**DOCUMENT SEGMENT**.
TOKYO — The U.S. military authority in Japan has extended a stay-at-home order until Jan. 31 for its service members, civilian employees and their families as COVID-19 continues to spready quickly throughout the nation.
“This decision was made out of an abundance of caution to protect all personnel from rapid spread of COVID-19 in local communities,” U.S. Forces Japan announced on its website Friday. The original two-week order was scheduled to expire Monday.
Omicron, while creating milder symptoms and fewer hospitalizations than previous variants, continues to infect record numbers of people in Japan. But case counts within the U.S. military are flattening and, at many U.S. bases, numbers are falling, according to USFJ.
“The stringent COVID-19 mitigations implemented in December have effectively stalled the spread of the virus on U.S. installations,” said Friday’s statement.
Under the stay-at-home order, U.S. personnel are prohibited from most non-duty travel beyond the gates of their installations or outside their homes if they live off base. Essential services, such as grocery shopping, religious services, medical or veterinary appointments, school and auto repairs, for example, are permitted. Personnel living in Japanese communities are also permitted to run or bicycle as exercise.
The order includes a 10 p.m. to 6 a.m. off-base curfew that was imposed as a separate measure.
Japan, which approved emergency measures for Tokyo and 12 prefectures this week, reported nearly 46,000 new cases Thursday, a pandemic one-day high, according to the Johns Hopkins Coronavirus Resource Center.
Tokyo reported 9,699 new coronavirus cases Friday, also a one-day record, according to public broadcaster NHK.
Another 14 prefectures, including Osaka, where case numbers are also setting records, have petitioned the national government to include them in the emergency that began Friday, according to The Mainchi newspaper.
At Sasebo Naval Base on Kyushu Island, commander Capt. David Adams said the extended order, which reduces contact between the U.S. military population and surrounding Japanese communities, came from “very high levels of government.”
It’s a “very political and alliance issue,” he said Friday during a virtual town hall meeting on Facebook.
The original order followed discussions between the U.S. secretaries of state and defense and their Japanese counterparts after Americans returning to Japan after the holidays brought new COVID-19 cases with them.
Also Friday, USFJ reported another 550 new cases of the coronavirus respiratory disease at 18 U.S. installations throughout Japan. Another 17 cases were pending confirmation.

**AIM OF THE TASK**. Update the stay-at-home order article from "The order includes" to "Coronavirus Resource Center.", replacing "curfew" with "restriction".

**INFORMATION PROVIDED**.
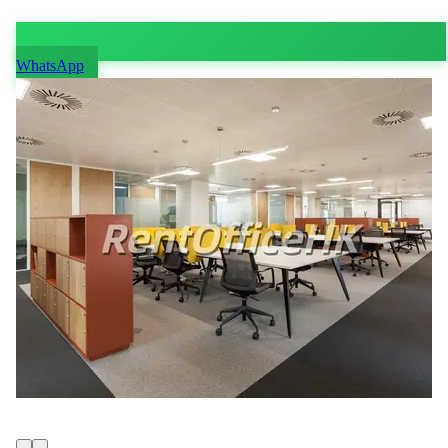
WhatsApp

**SOLVED EXERCISE**.
The order includes a 10 p.m. to 6 a.m. off-base restriction that was imposed as a separate measure.
Japan, which approved emergency measures for Tokyo and 12 prefectures this week, reported nearly 46,000 new cases Thursday, a pandemic one-day high, according to the Johns Hopkins Coronavirus Resource Center.